In cheer, this moment happens more than it does in almost any other sport at this age. Tryouts run every year, sometimes twice a year between school and All Star, and placement decisions are public in a way few other disappointments are. Everyone sees the list.

Let the first hour be hers, not yours. She doesn’t need you to explain the judges’ scoring or point out what she could have done differently. She needs to be upset in front of someone who isn’t going to fix it in the first five minutes. Fixing comes later.

Resist the urge to call the coach. Placement and tryout decisions in cheer are rarely reversible, and a parent call rarely does anything but confirm to the coach that this family is going to be a problem all season. If there’s a genuine scoring error worth asking about, that’s a next-week conversation, not a same-day one.

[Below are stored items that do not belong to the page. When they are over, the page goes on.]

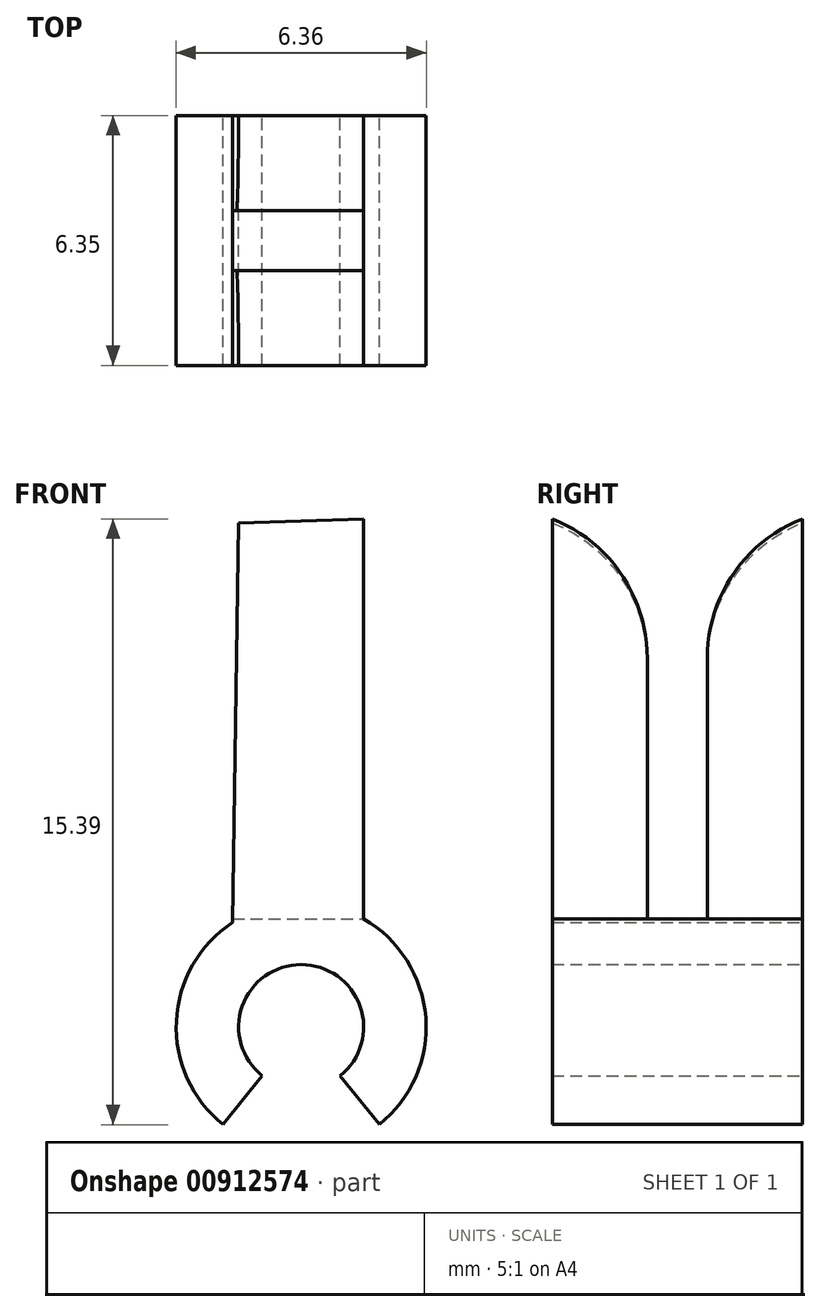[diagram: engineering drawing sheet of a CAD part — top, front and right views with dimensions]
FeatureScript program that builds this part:
annotation { "Feature Type Name" : "Feature", "Feature Type Description" : "" }
export const myFeature = defineFeature(function(context is Context, id is Id, definition is map)
    precondition{}
    {
        {
            var Q0;
            Q0=qCreatedBy(makeId("Front.planeOp"),FACE);
            var sketch = newSketch(context, id + "F0", { "sketchPlane" : qUnion([Q0])});
            skArc(sketch, "E0", {"start": v(1.99, -2.48) * mm, "mid": v(3.17, 0.24) * mm, "end": v(1.59, 2.75) * mm});
            skArc(sketch, "E1", {"start": v(1, -1.24) * mm, "mid": v(0, 1.59) * mm, "end": v(-1, -1.24) * mm});
            skLineSegment(sketch, "E2", {"start": v(-1, -1.24) * mm, "end": v(-1.99, -2.48) * mm});
            skLineSegment(sketch, "E3", {"start": v(1, -1.24) * mm, "end": v(1.99, -2.48) * mm});
            skArc(sketch, "E4.trimOffspring", {"start": v(-1.74, 2.65) * mm, "mid": v(-3.17, 0.15) * mm, "end": v(-1.99, -2.48) * mm});
            skLineSegment(sketch, "E5.left", {"start": v(-1.74, 2.65) * mm, "end": v(-1.59, 12.81) * mm});
            skLineSegment(sketch, "E6", {"start": v(-1.59, 12.81) * mm, "end": v(1.59, 12.9) * mm});
            skLineSegment(sketch, "E7", {"start": v(1.59, 12.9) * mm, "end": v(1.59, 2.75) * mm});
            skSolve(sketch);
        }
        {
            var Q0;
            Q0=makeQuery(id+"F0.imprint","IMPRINT",FACE,{"disambiguationData":[TD([[makeQuery(id+"F0.imprint","IMPRINT",EDGE,{"derivedFrom":sQuery(id+"F0.wireOp",EDGE,"E0")}),1.0]])]});
            extrude(context, id + "F1", {"entities" : qUnion([Q0]), "depth" : 6.35 * mm, "offsetDistance" : 25.4 * mm});
        }
        {
            var Q0;
            Q0=makeQuery(id+"F1.opExtrude","SWEPT_FACE",FACE,{"disambiguationData":[OSD([sQuery(id+"F0.wireOp",EDGE,"E7")])]});
            var sketch = newSketch(context, id + "F2", { "sketchPlane" : qUnion([Q0])});
            skLineSegment(sketch, "E8.bottom", {"start": v(-3.94, 12.9) * mm, "end": v(-2.41, 12.9) * mm});
            skLineSegment(sketch, "E8.top", {"start": v(-3.94, 2.75) * mm, "end": v(-2.41, 2.75) * mm});
            skLineSegment(sketch, "E8.left", {"start": v(-3.94, 12.9) * mm, "end": v(-3.94, 2.75) * mm});
            skLineSegment(sketch, "E8.right", {"start": v(-2.41, 12.9) * mm, "end": v(-2.41, 2.75) * mm});
            skSolve(sketch);
        }
        {
            var Q0;
            Q0=makeQuery(id+"F2.imprint","IMPRINT",FACE,{"disambiguationData":[TD([[makeQuery(id+"F2.imprint","IMPRINT",EDGE,{"derivedFrom":sQuery(id+"F2.wireOp",EDGE,"E8.bottom")}),-1.0]])]});
            extrude(context, id + "F3", {"entities" : qUnion([Q0]), "operationType" : NewBodyOperationType.REMOVE, "oppositeDirection" : true, "depth" : 25.4 * mm, "offsetDistance" : 25.4 * mm});
        }
        {
            var Q0;
            Q0=makeQuery(id+"F3.boolean.opBoolean","INTERSECT",EDGE,{"derivedFrom":[makeQuery(id+"F1.opExtrude","SWEPT_FACE",FACE,{"disambiguationData":[OSD([sQuery(id+"F0.wireOp",EDGE,"E6")])]}),makeQuery(id+"F3.opExtrude","SWEPT_FACE",FACE,{"disambiguationData":[OSD([sQuery(id+"F2.wireOp",EDGE,"E8.left")])]})]});
            fillet(context, id + "F4", {"entities" : qUnion([Q0]), "radius" : 3.8 * mm, "tangentPropagation" : true, "allowEdgeOverflow" : false});
        }
        {
            var Q0;
            Q0=makeQuery(id+"F3.boolean.opBoolean","INTERSECT",EDGE,{"derivedFrom":[makeQuery(id+"F1.opExtrude","SWEPT_FACE",FACE,{"disambiguationData":[OSD([sQuery(id+"F0.wireOp",EDGE,"E6")])]}),makeQuery(id+"F3.opExtrude","SWEPT_FACE",FACE,{"disambiguationData":[OSD([sQuery(id+"F2.wireOp",EDGE,"E8.right")])]})]});
            fillet(context, id + "F5", {"entities" : qUnion([Q0]), "radius" : 3.8 * mm, "tangentPropagation" : true, "allowEdgeOverflow" : false});
        }
    });
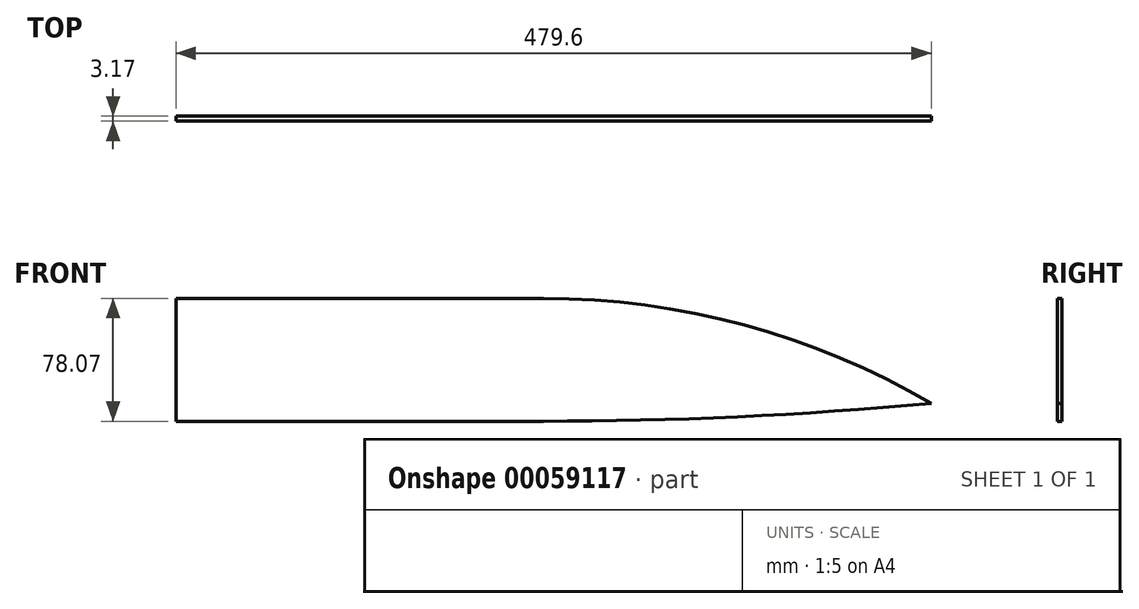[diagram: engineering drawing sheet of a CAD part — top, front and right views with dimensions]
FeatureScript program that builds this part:
annotation { "Feature Type Name" : "Feature", "Feature Type Description" : "" }
export const myFeature = defineFeature(function(context is Context, id is Id, definition is map)
    precondition{}
    {
        {
            var Q0;
            Q0=qCreatedBy(makeId("Front.planeOp"),FACE);
            var sketch = newSketch(context, id + "F0", { "sketchPlane" : qUnion([Q0])});
            skLineSegment(sketch, "E0", {"start": v(-232.64, 31.37) * mm, "end": v(0.7, 31.37) * mm});
            skLineSegment(sketch, "E1", {"start": v(-232.64, -46.7) * mm, "end": v(-232.64, 31.37) * mm});
            skLineSegment(sketch, "E2", {"start": v(0.7, -46.7) * mm, "end": v(-232.64, -46.7) * mm});
            skArc(sketch, "E3", {"start": v(246.96, -35.25) * mm, "mid": v(128.26, 14.42) * mm, "end": v(0.7, 31.37) * mm});
            skArc(sketch, "E4", {"start": v(0.7, -46.7) * mm, "mid": v(123.96, -43.83) * mm, "end": v(246.96, -35.25) * mm});
            skLineSegment(sketch, "E5", {"start": v(-232.12, 39.13) * mm, "end": v(250.48, 39.13) * mm, "construction": true});
            skSolve(sketch);
        }
        {
            var Q0;
            Q0 = qSketchRegion(id + "F0", true);
            extrude(context, id + "F1", {"entities" : qUnion([Q0]), "depth" : 3.17 * mm});
        }
    });
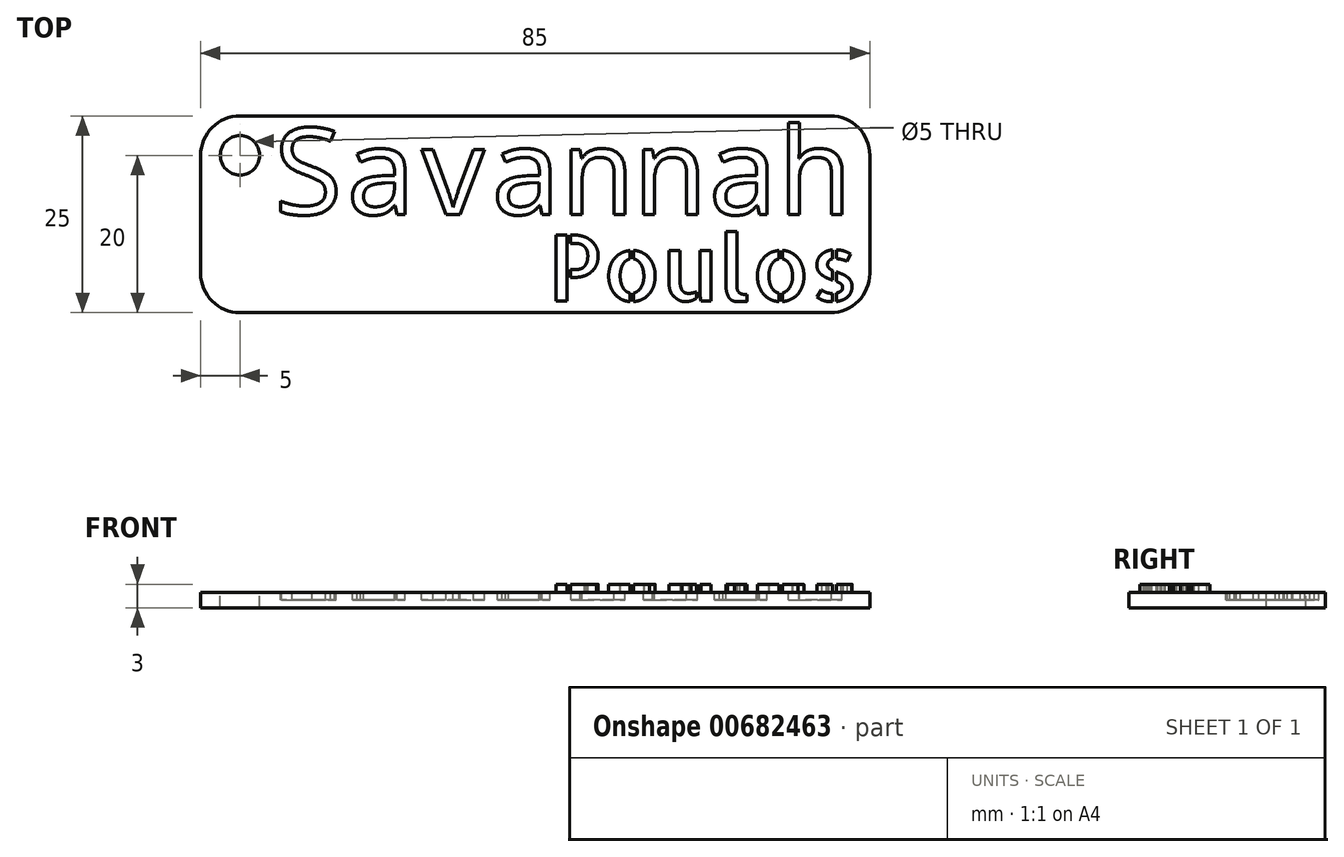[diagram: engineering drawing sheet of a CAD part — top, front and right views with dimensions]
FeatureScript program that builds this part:
annotation { "Feature Type Name" : "Feature", "Feature Type Description" : "" }
export const myFeature = defineFeature(function(context is Context, id is Id, definition is map)
    precondition{}
    {
        {
            var Q0;
            Q0=qCreatedBy(makeId("Top.planeOp"),FACE);
            var sketch = newSketch(context, id + "F0", { "sketchPlane" : qUnion([Q0])});
            skLineSegment(sketch, "E0.bottom", {"start": v(37.5, 12.5) * mm, "end": v(-37.5, 12.5) * mm});
            skLineSegment(sketch, "E0.top", {"start": v(37.5, -12.5) * mm, "end": v(-37.5, -12.5) * mm});
            skLineSegment(sketch, "E0.left", {"start": v(42.5, 7.5) * mm, "end": v(42.5, -7.5) * mm});
            skLineSegment(sketch, "E0.right", {"start": v(-42.5, 7.5) * mm, "end": v(-42.5, -7.5) * mm});
            skPoint(sketch, "E0.middle", {"position": v(0, 0) * mm});
            skPoint(sketch, "E1.visualSharp", {"position": v(-42.5, 12.5) * mm});
            skArc(sketch, "E1.filletArc", {"start": v(-37.5, 12.5) * mm, "mid": v(-41.04, 11.04) * mm, "end": v(-42.5, 7.5) * mm});
            skPoint(sketch, "E2.visualSharp", {"position": v(-42.5, -12.5) * mm});
            skArc(sketch, "E2.filletArc", {"start": v(-42.5, -7.5) * mm, "mid": v(-41.04, -11.04) * mm, "end": v(-37.5, -12.5) * mm});
            skPoint(sketch, "E3.visualSharp", {"position": v(42.5, -12.5) * mm});
            skArc(sketch, "E3.filletArc", {"start": v(37.5, -12.5) * mm, "mid": v(41.04, -11.04) * mm, "end": v(42.5, -7.5) * mm});
            skPoint(sketch, "E4.visualSharp", {"position": v(42.5, 12.5) * mm});
            skArc(sketch, "E4.filletArc", {"start": v(42.5, 7.5) * mm, "mid": v(41.04, 11.04) * mm, "end": v(37.5, 12.5) * mm});
            skSolve(sketch);
        }
        {
            var Q0;
            Q0 = qSketchRegion(id + "F0", true);
            extrude(context, id + "F1", {"entities" : qUnion([Q0]), "depth" : 2 * mm, "offsetDistance" : 25 * mm});
        }
        {
            var Q0;
            Q0=makeQuery(id+"F1.opExtrude","CAP_FACE",FACE,{"disambiguationData":[OSD([sQuery(id+"F0.wireOp",EDGE,"E0.bottom"),sQuery(id+"F0.wireOp",EDGE,"E0.top"),sQuery(id+"F0.wireOp",EDGE,"E0.left"),sQuery(id+"F0.wireOp",EDGE,"E0.right"),sQuery(id+"F0.wireOp",EDGE,"E1.filletArc"),sQuery(id+"F0.wireOp",EDGE,"E2.filletArc"),sQuery(id+"F0.wireOp",EDGE,"E3.filletArc"),sQuery(id+"F0.wireOp",EDGE,"E4.filletArc")])],"isStart":false});
            var sketch = newSketch(context, id + "F2", { "sketchPlane" : qUnion([Q0])});
            skPoint(sketch, "E5", {"position": v(-37.5, 7.5) * mm});
            skSolve(sketch);
        }
        {
            var Q0;
            Q0=sQuery(id+"F2.wireOp",VERTEX,"E5");
            var Q1;
            Q1=makeQuery(id+"F1.opExtrude","SWEPT_BODY",BODY,{"disambiguationData":[OSD([sQuery(id+"F0.wireOp",EDGE,"E0.bottom"),sQuery(id+"F0.wireOp",EDGE,"E0.top"),sQuery(id+"F0.wireOp",EDGE,"E0.left"),sQuery(id+"F0.wireOp",EDGE,"E0.right"),sQuery(id+"F0.wireOp",EDGE,"E1.filletArc"),sQuery(id+"F0.wireOp",EDGE,"E2.filletArc"),sQuery(id+"F0.wireOp",EDGE,"E3.filletArc"),sQuery(id+"F0.wireOp",EDGE,"E4.filletArc")])]});
            hole(context, id + "F3", {"style" : HoleStyle.SIMPLE, "endStyle" : HoleEndStyle.THROUGH, "holeDiameter" : 5 * mm, "majorDiameter" : 5 * mm, "isTappedThrough" : true, "tappedDepth" : 12 * mm, "tapClearance" : 3, "locations" : qUnion([Q0]), "scope" : qUnion([Q1])});
        }
        {
            var Q0;
            Q0=makeQuery(id+"F1.opExtrude","CAP_FACE",FACE,{"disambiguationData":[OSD([sQuery(id+"F0.wireOp",EDGE,"E0.bottom"),sQuery(id+"F0.wireOp",EDGE,"E0.top"),sQuery(id+"F0.wireOp",EDGE,"E0.left"),sQuery(id+"F0.wireOp",EDGE,"E0.right"),sQuery(id+"F0.wireOp",EDGE,"E1.filletArc"),sQuery(id+"F0.wireOp",EDGE,"E2.filletArc"),sQuery(id+"F0.wireOp",EDGE,"E3.filletArc"),sQuery(id+"F0.wireOp",EDGE,"E4.filletArc")])],"isStart":false});
            var sketch = newSketch(context, id + "F4", { "sketchPlane" : qUnion([Q0])});
            skText(sketch, "E6", { "text": "Savannah", "fontName": "DroidSansMono.ttf"});
            const initialGuessF4  = {"E6": [-0.03343, 0, 1, 0, 0.01104]};
            skSetInitialGuess(sketch, initialGuessF4);
            skSolve(sketch);
        }
        {
            var Q0;
            Q0 = qSketchRegion(id + "F4", true);
            extrude(context, id + "F5", {"entities" : qUnion([Q0]), "operationType" : NewBodyOperationType.REMOVE, "oppositeDirection" : true, "depth" : 1 * mm, "offsetDistance" : 25 * mm});
        }
        {
            var Q0;
            {var subQ0=sQuery(id+"F0.wireOp",EDGE,"E0.bottom");var subQ1=sQuery(id+"F0.wireOp",EDGE,"E0.left");var subQ2=sQuery(id+"F0.wireOp",EDGE,"E0.right");var subQ3=sQuery(id+"F0.wireOp",EDGE,"E1.filletArc");var subQ4=sQuery(id+"F0.wireOp",EDGE,"E2.filletArc");var subQ5=sQuery(id+"F0.wireOp",EDGE,"E4.filletArc");var subQ6=sQuery(id+"F0.wireOp",EDGE,"E3.filletArc");var subQ7=sQuery(id+"F0.wireOp",EDGE,"E0.top");Q0=makeQuery(id+"F5.boolean.opBoolean","SPLIT",FACE,{"disambiguationData":[TD([makeQuery(id+"F1.opExtrude","SWEPT_FACE",FACE,{"disambiguationData":[OSD([subQ0])]})])],"derivedFrom":makeQuery(id+"F1.opExtrude","CAP_FACE",FACE,{"disambiguationData":[OSD([subQ0,subQ7,subQ1,subQ2,subQ3,subQ4,subQ6,subQ5])],"isStart":false})});}
            var sketch = newSketch(context, id + "F6", { "sketchPlane" : qUnion([Q0])});
            skText(sketch, "E7", { "text": "Poulos", "fontName": "AllertaStencil-Regular.ttf"});
            const initialGuessF6  = {"E7": [0.00162, -0.01104, 1, 0, 0.0084]};
            skSetInitialGuess(sketch, initialGuessF6);
            skSolve(sketch);
        }
        {
            var Q0;
            Q0 = qSketchRegion(id + "F6", true);
            extrude(context, id + "F7", {"entities" : qUnion([Q0]), "operationType" : NewBodyOperationType.ADD, "depth" : 1 * mm, "offsetDistance" : 25 * mm});
        }
    });
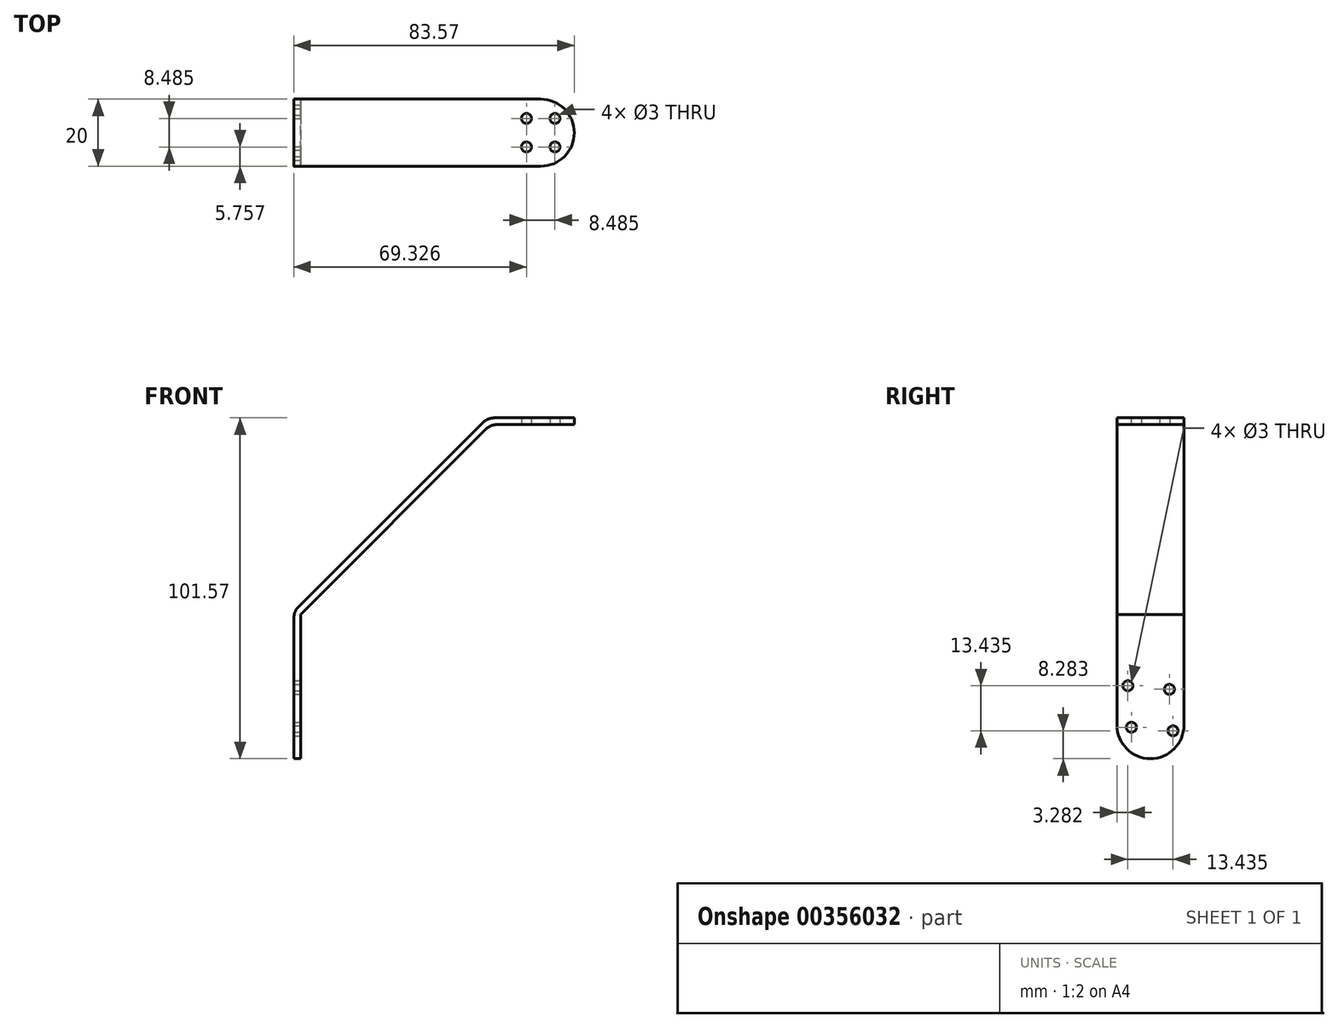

Ask what she wants to do with the spot she got, not the one she didn’t. Maybe that’s a JV squad this year with a real shot at varsity next year. Maybe it’s a lower-level All Star team where she’ll actually get real reps instead of sitting in the back of a group she wasn’t ready for. A level below the one she wanted, where she’s building skills solidly, usually develops a kid faster than struggling at the level above it.

Watch for the comparison spiral. Cheer’s placement lists are specific and public, so it’s easy for a kid to measure herself against every name that made the squad she didn’t. That’s a normal reaction for about a week. If it’s still running the show a month later, that’s worth a direct conversation about what she’s actually chasing.

Keep the door open to trying again. A gym or school program that didn’t pick her this year isn’t a verdict on next year. Skills change fast at this age, and a lot of kids who didn’t make a competitive squad as freshmen are on it as sophomores because they kept training instead of quitting.

The cheer pathway is worth revisiting together once the sting fades. It shows her exactly what skills separate the level she wants from the level she has, which turns disappointment into a plan.